[The task]:
Repeat exactly, please, the opening lines of the data below, through and including the line where "ring dip: (239, 194)" sits.

[Excerpted records]:
--------------------

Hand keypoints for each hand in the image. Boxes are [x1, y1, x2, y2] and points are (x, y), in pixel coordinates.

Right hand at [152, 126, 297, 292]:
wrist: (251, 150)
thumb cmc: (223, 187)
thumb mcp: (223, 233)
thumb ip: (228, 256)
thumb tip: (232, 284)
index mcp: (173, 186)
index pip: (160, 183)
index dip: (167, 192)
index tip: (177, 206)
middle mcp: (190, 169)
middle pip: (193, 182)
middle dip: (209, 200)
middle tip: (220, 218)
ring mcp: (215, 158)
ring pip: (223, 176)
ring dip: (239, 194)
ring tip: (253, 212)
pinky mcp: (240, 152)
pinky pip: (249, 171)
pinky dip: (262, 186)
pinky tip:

--------------------

[The answer]:
Hand keypoints for each hand in the image. Boxes are [x1, y1, x2, y2] and points are (x, y), in pixel coordinates.

Right hand at [152, 126, 297, 292]:
wrist: (251, 150)
thumb cmc: (223, 187)
thumb mcp: (223, 233)
thumb ip: (228, 256)
thumb tip: (232, 284)
index mcp: (173, 186)
index pip: (160, 183)
index dip: (167, 192)
index tip: (177, 206)
middle mcp: (190, 169)
middle pip: (193, 182)
middle dip: (209, 200)
middle tip: (220, 218)
ring mcp: (215, 158)
ring pip: (223, 176)
ring dip: (239, 194)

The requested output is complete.